Und dann sagte der Freizeitanzugsgermanist etwas wirklich Schönes. Er verglich, erzählte P., den Notwendig-Fehler mit einem anderen, üblichen Danebenhauer: dem Rückwärts-Wort. Wenn ihn jemand auffordere, rückwärts einzusteigen, nach rückwärts zu gehen oder sich rückwärts anzustellen, schnaubte der Sprachschützer, bekäme er Angst. Er sei doch kein Artist. Weil, soll er den Bimfahrer angeschnaut haben - „Rückwärts ist eine Bewegung – und hinten ist ein Ort. Auch wenn Sie mir das sicher nicht glauben werden.“

Kleinlaut

Der Straßenbahner, erzählt P., habe nicht so recht gewusst, wie ihm da gerade geschah. Und habe kleinlaut geantwortet, dass die Wiener Linien den Text wegen einer anderen Beschwerde geändert hätten: Behindertenlobbyisten hätten sich beschwert, dass die explizite Betonung der Bedürftigkeit aller Menschen mit einem Handicap von jenen, die durchaus in der Lage wären zu stehen, als stigmatisierend empfunden werde. Das sei doch nachvollziehbar. Und darum habe man den Text nun geändert.

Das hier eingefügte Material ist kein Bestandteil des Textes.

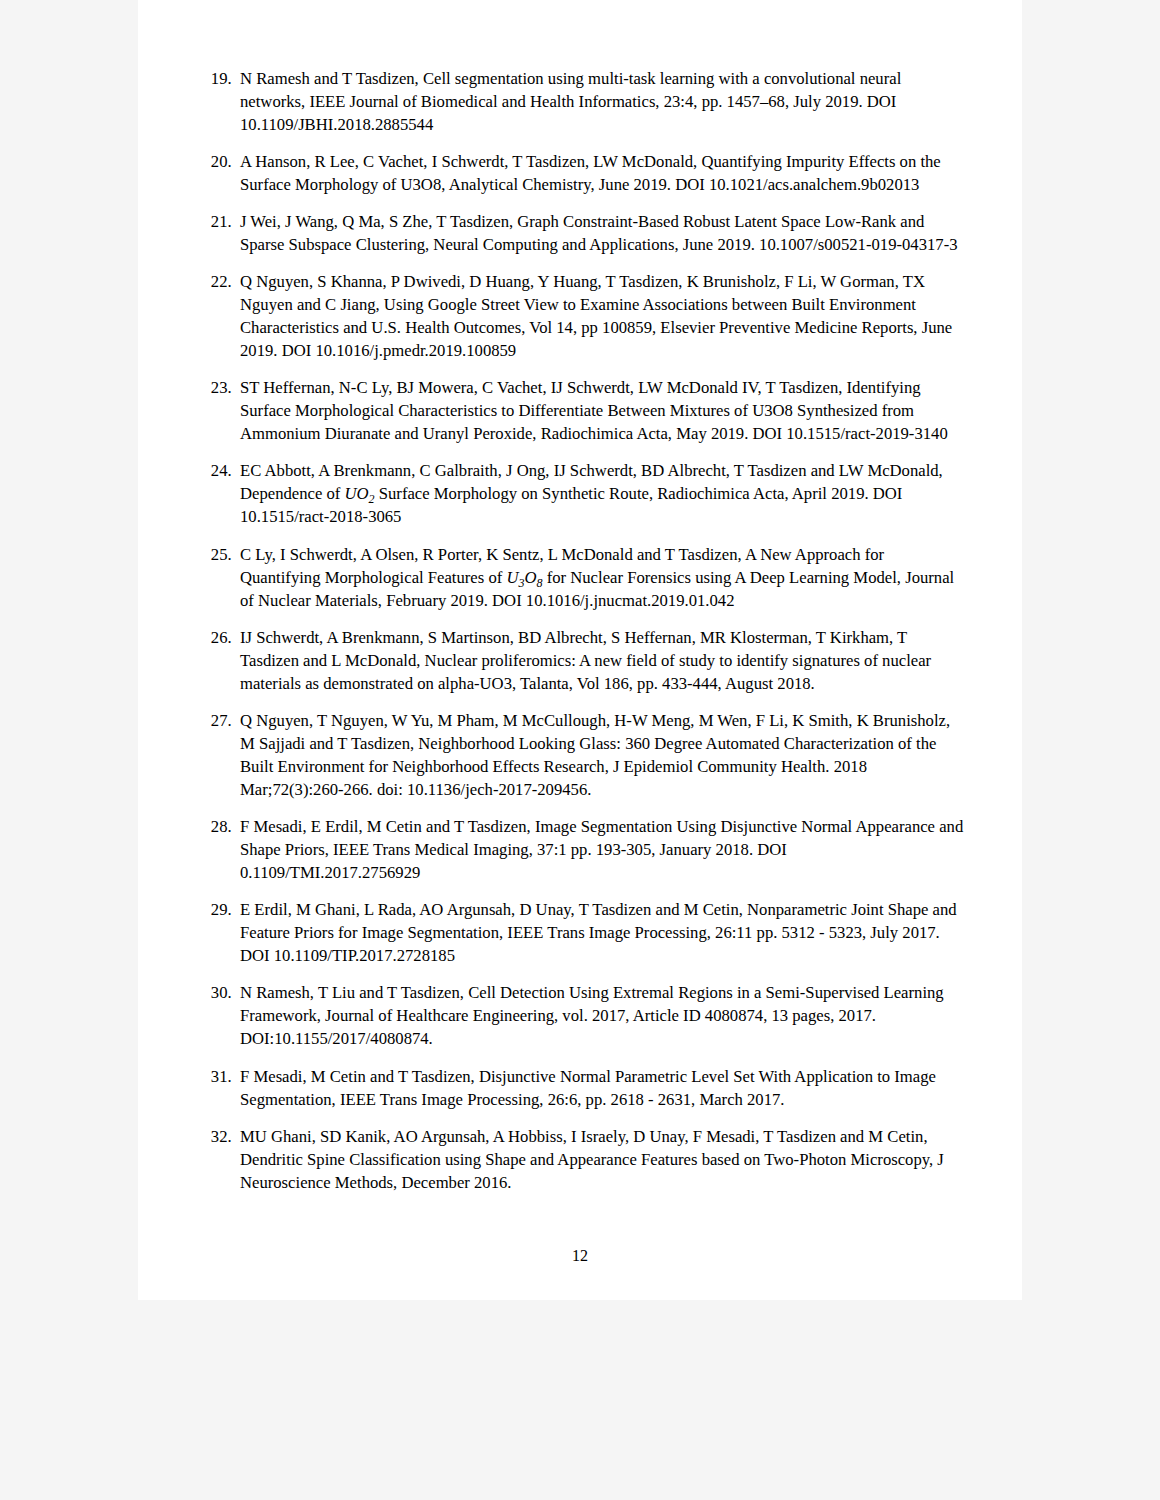19. N Ramesh and T Tasdizen, Cell segmentation using multi-task learning with a convolutional neural networks, IEEE Journal of Biomedical and Health Informatics, 23:4, pp. 1457–68, July 2019. DOI 10.1109/JBHI.2018.2885544
20. A Hanson, R Lee, C Vachet, I Schwerdt, T Tasdizen, LW McDonald, Quantifying Impurity Effects on the Surface Morphology of U3O8, Analytical Chemistry, June 2019. DOI 10.1021/acs.analchem.9b02013
21. J Wei, J Wang, Q Ma, S Zhe, T Tasdizen, Graph Constraint-Based Robust Latent Space Low-Rank and Sparse Subspace Clustering, Neural Computing and Applications, June 2019. 10.1007/s00521-019-04317-3
22. Q Nguyen, S Khanna, P Dwivedi, D Huang, Y Huang, T Tasdizen, K Brunisholz, F Li, W Gorman, TX Nguyen and C Jiang, Using Google Street View to Examine Associations between Built Environment Characteristics and U.S. Health Outcomes, Vol 14, pp 100859, Elsevier Preventive Medicine Reports, June 2019. DOI 10.1016/j.pmedr.2019.100859
23. ST Heffernan, N-C Ly, BJ Mowera, C Vachet, IJ Schwerdt, LW McDonald IV, T Tasdizen, Identifying Surface Morphological Characteristics to Differentiate Between Mixtures of U3O8 Synthesized from Ammonium Diuranate and Uranyl Peroxide, Radiochimica Acta, May 2019. DOI 10.1515/ract-2019-3140
24. EC Abbott, A Brenkmann, C Galbraith, J Ong, IJ Schwerdt, BD Albrecht, T Tasdizen and LW McDonald, Dependence of UO2 Surface Morphology on Synthetic Route, Radiochimica Acta, April 2019. DOI 10.1515/ract-2018-3065
25. C Ly, I Schwerdt, A Olsen, R Porter, K Sentz, L McDonald and T Tasdizen, A New Approach for Quantifying Morphological Features of U3O8 for Nuclear Forensics using A Deep Learning Model, Journal of Nuclear Materials, February 2019. DOI 10.1016/j.jnucmat.2019.01.042
26. IJ Schwerdt, A Brenkmann, S Martinson, BD Albrecht, S Heffernan, MR Klosterman, T Kirkham, T Tasdizen and L McDonald, Nuclear proliferomics: A new field of study to identify signatures of nuclear materials as demonstrated on alpha-UO3, Talanta, Vol 186, pp. 433-444, August 2018.
27. Q Nguyen, T Nguyen, W Yu, M Pham, M McCullough, H-W Meng, M Wen, F Li, K Smith, K Brunisholz, M Sajjadi and T Tasdizen, Neighborhood Looking Glass: 360 Degree Automated Characterization of the Built Environment for Neighborhood Effects Research, J Epidemiol Community Health. 2018 Mar;72(3):260-266. doi: 10.1136/jech-2017-209456.
28. F Mesadi, E Erdil, M Cetin and T Tasdizen, Image Segmentation Using Disjunctive Normal Appearance and Shape Priors, IEEE Trans Medical Imaging, 37:1 pp. 193-305, January 2018. DOI 0.1109/TMI.2017.2756929
29. E Erdil, M Ghani, L Rada, AO Argunsah, D Unay, T Tasdizen and M Cetin, Nonparametric Joint Shape and Feature Priors for Image Segmentation, IEEE Trans Image Processing, 26:11 pp. 5312 - 5323, July 2017. DOI 10.1109/TIP.2017.2728185
30. N Ramesh, T Liu and T Tasdizen, Cell Detection Using Extremal Regions in a Semi-Supervised Learning Framework, Journal of Healthcare Engineering, vol. 2017, Article ID 4080874, 13 pages, 2017. DOI:10.1155/2017/4080874.
31. F Mesadi, M Cetin and T Tasdizen, Disjunctive Normal Parametric Level Set With Application to Image Segmentation, IEEE Trans Image Processing, 26:6, pp. 2618 - 2631, March 2017.
32. MU Ghani, SD Kanik, AO Argunsah, A Hobbiss, I Israely, D Unay, F Mesadi, T Tasdizen and M Cetin, Dendritic Spine Classification using Shape and Appearance Features based on Two-Photon Microscopy, J Neuroscience Methods, December 2016.
12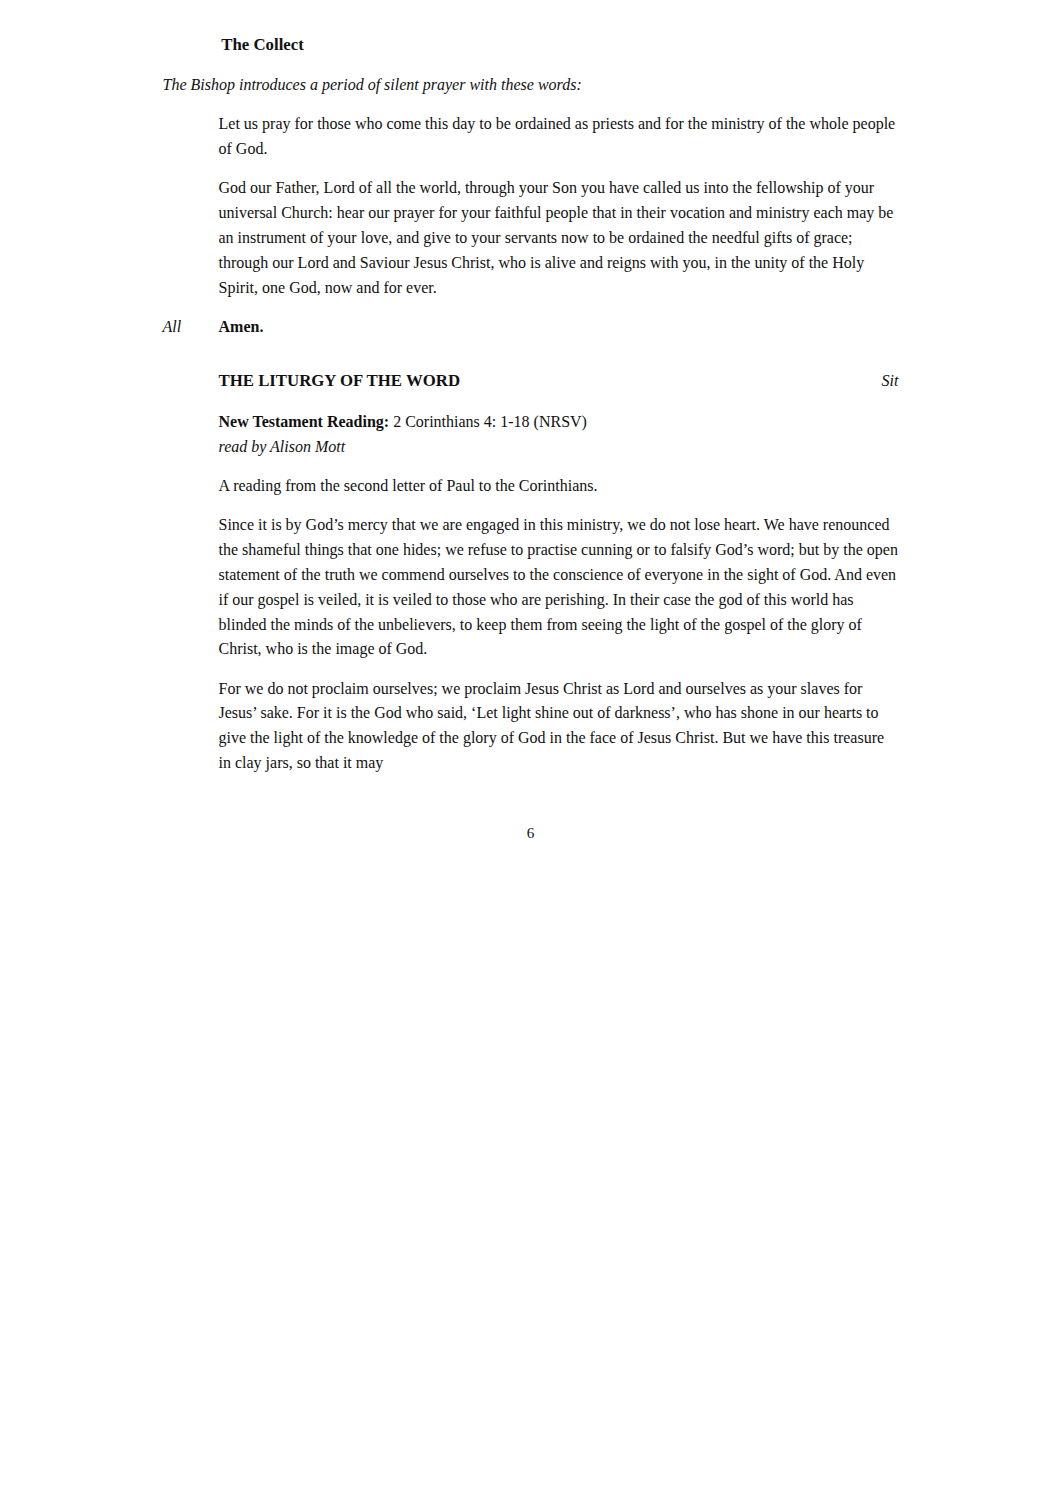The Collect
The Bishop introduces a period of silent prayer with these words:
Let us pray for those who come this day to be ordained as priests and for the ministry of the whole people of God.
God our Father, Lord of all the world, through your Son you have called us into the fellowship of your universal Church: hear our prayer for your faithful people that in their vocation and ministry each may be an instrument of your love, and give to your servants now to be ordained the needful gifts of grace; through our Lord and Saviour Jesus Christ, who is alive and reigns with you, in the unity of the Holy Spirit, one God, now and for ever.
All Amen.
The Liturgy of the Word
Sit
New Testament Reading: 2 Corinthians 4: 1-18 (NRSV) read by Alison Mott
A reading from the second letter of Paul to the Corinthians.
Since it is by God’s mercy that we are engaged in this ministry, we do not lose heart. We have renounced the shameful things that one hides; we refuse to practise cunning or to falsify God’s word; but by the open statement of the truth we commend ourselves to the conscience of everyone in the sight of God. And even if our gospel is veiled, it is veiled to those who are perishing. In their case the god of this world has blinded the minds of the unbelievers, to keep them from seeing the light of the gospel of the glory of Christ, who is the image of God.
For we do not proclaim ourselves; we proclaim Jesus Christ as Lord and ourselves as your slaves for Jesus’ sake. For it is the God who said, ‘Let light shine out of darkness’, who has shone in our hearts to give the light of the knowledge of the glory of God in the face of Jesus Christ. But we have this treasure in clay jars, so that it may
6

Dem Deutschpuristen war die Erklärungdas egal. Er werde einen Brief an die Wiener Linien schreiben, schimpfte er. Und sich fürchterlich und furchtbar beschweren. Der Mann, erzählte P., sei gerade richtig in Fahrt gekommen – als ihn eine junge Frau unterbrochen habe: Sie applaudierte. Sie freue sich auf den Brief, habe sie gerufen. Wegen der Bloßstellung der Wiener Linien. Weil die – dann, sagt P., sei eine dramatische Pause gekommen - ja wirklich einen Dämpfer – noch eine Pause - notwendig hätten. Dann, erzählte P., habe die Frau sich grinsend zurückgelehnt.

Tiefrottöne

Das Gesicht des Deutschretters sei daraufhin zu einem Kaleidoskop aller nur denkbaren Tiefrottöne geworden. Aber er habe den Mund gehalten. An der nächsten Station sei er ausgestiegen, habe mit dem Finger auf die Frau gezeigt und gerufen, dass das also wohl der Dank für seine Mühe sei. Die junge Frau, sagt P., sei sichtlich glücklich gewesen. Und habe an niemanden im Speziellen aber laut hörbar in den Waggon triumphiert, dass damit ihr Tag gerettet und ihre Qual gesühnt sei: Als Schülerin des Wüterichs habe sie acht Jahre lang davon geträumt, ihren Lehrer ungestraft mit falschem Deutsch behelligen zu dürfen.